Finally got another loaf of banana bread made. I first made this recipe based on one on the back of a Bob's Red Mill bag. I have made several modifications since, and here is the way I usually make it now.
Here it is just before going in the oven.And just out.
Gluten Free Banana Bread
1/3 cup coconut oil
2/3 cup brown sugar, packed (sometimes I use half xylitol)
2 large eggs
1 teaspoon vanilla extract
1 cup rice flour
1/2 cup tapioca flour
1/4 cup flax seed meal
2 teaspoons baking powder
1 1/4 teaspoons cinnamon
1 teaspoon xanthan gum
1/2 teaspoon salt
1 1/2 cups bananas
1/2 cup chocolate chips (original calls for nuts, but I don't like them in bread)
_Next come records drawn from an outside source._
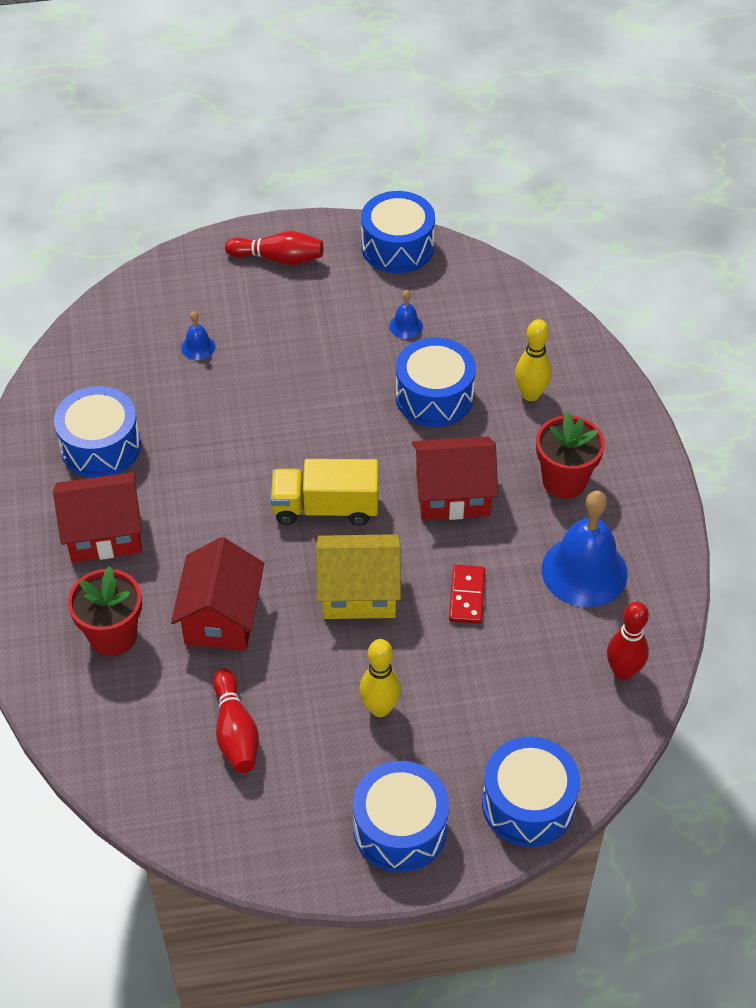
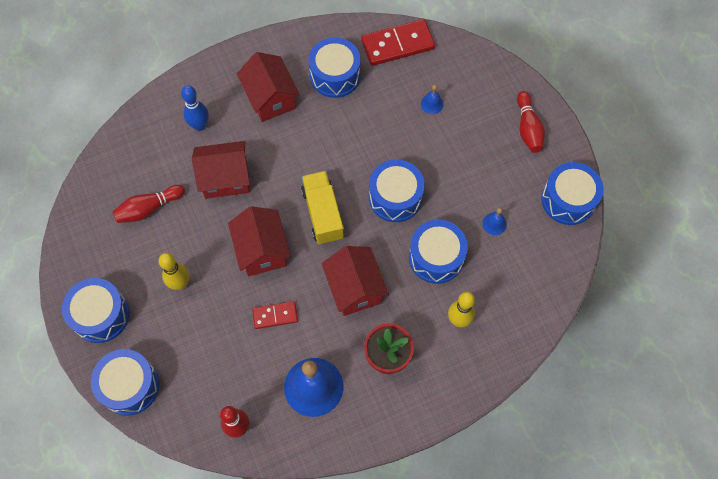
camera: 75 degrees right, 15 degrees up
(82, 362) = (397, 45): none -> red domino
(113, 636) = (200, 126): red flower pot -> blue bowling pin
(329, 420) = (395, 197): none -> blue drum
(359, 592) = (262, 250): yellow house -> red house

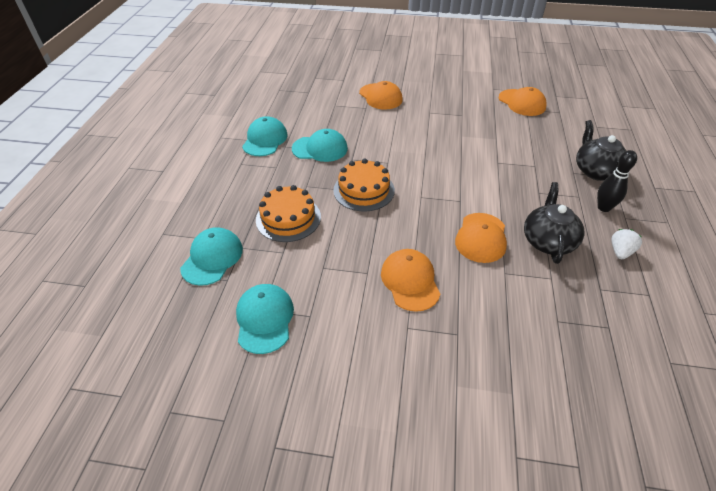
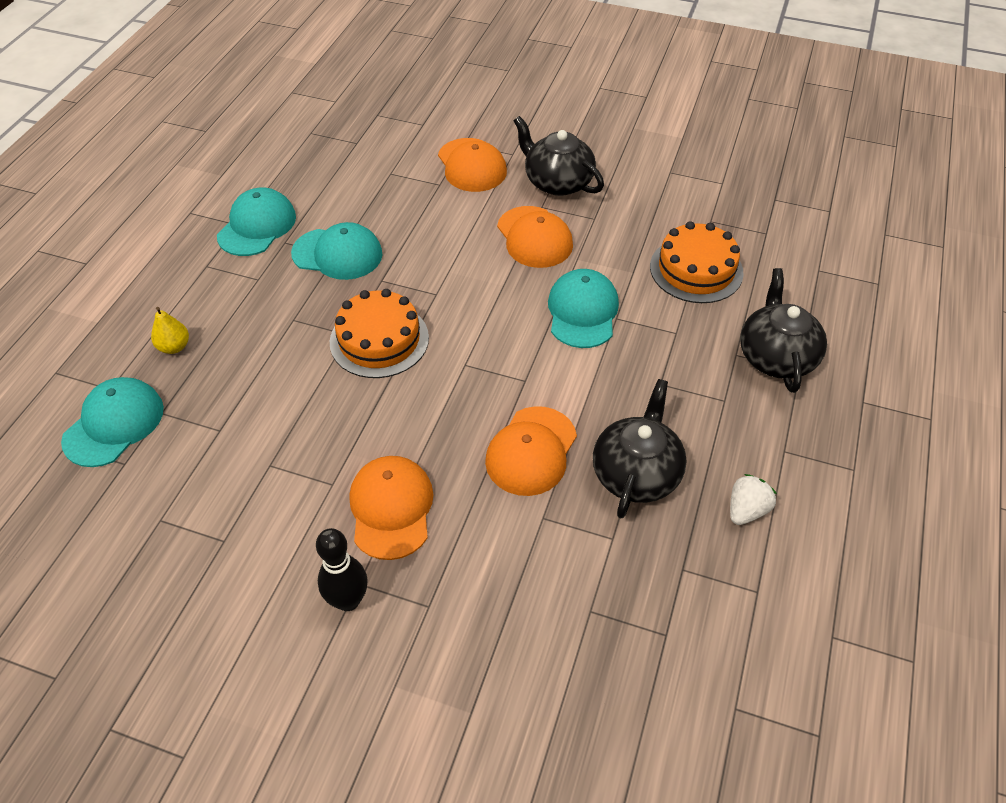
camera: 10 degrees right, 5 degrees up
(236, 210) = (174, 347): none -> yellow pear
(264, 319) = (157, 535): turquoise cap -> turquoise cap (582, 312)
(288, 218) = (246, 373): orange cake -> orange cake (696, 269)
(433, 100) = (557, 182): none -> black teapot
(522, 103) = (708, 206): orange cap -> orange cap (534, 237)
(603, 208) = (756, 427): black bowling pin -> black bowling pin (348, 600)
(1/2 cup raisins - I also don't use these, but they are an option)
Preheat oven to 350.
Grease 9x5-inch non-stick loaf pan. For smaller loaves, use three 5x3 inch loaf pans.
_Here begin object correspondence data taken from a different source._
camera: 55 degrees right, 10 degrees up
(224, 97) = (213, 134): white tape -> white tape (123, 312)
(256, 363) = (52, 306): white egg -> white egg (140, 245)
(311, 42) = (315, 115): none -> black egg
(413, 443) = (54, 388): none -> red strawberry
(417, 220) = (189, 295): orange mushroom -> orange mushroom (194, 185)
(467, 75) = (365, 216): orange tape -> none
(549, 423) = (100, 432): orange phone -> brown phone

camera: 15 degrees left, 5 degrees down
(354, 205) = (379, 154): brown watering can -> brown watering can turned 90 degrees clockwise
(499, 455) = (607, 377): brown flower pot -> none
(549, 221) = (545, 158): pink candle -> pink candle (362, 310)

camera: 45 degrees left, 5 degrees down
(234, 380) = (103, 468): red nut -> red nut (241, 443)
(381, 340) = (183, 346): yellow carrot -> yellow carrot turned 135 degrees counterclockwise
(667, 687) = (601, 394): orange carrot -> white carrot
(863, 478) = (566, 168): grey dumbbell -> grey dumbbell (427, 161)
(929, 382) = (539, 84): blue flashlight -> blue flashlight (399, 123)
Cream together oil, sugar, eggs, and vanilla in large bowl.
Add flours, flax meal, xanthan gum, salt, baking powder and cinnamon to egg mixture, alternating with bananas.
Beat until smooth.
Stir in chips (or nuts and/or raisins).
Batter will be somewhat soft. transfer to pan(s).
Bake 9x5" loaf for 1 hour, 5x3" loaves for 45 minutes.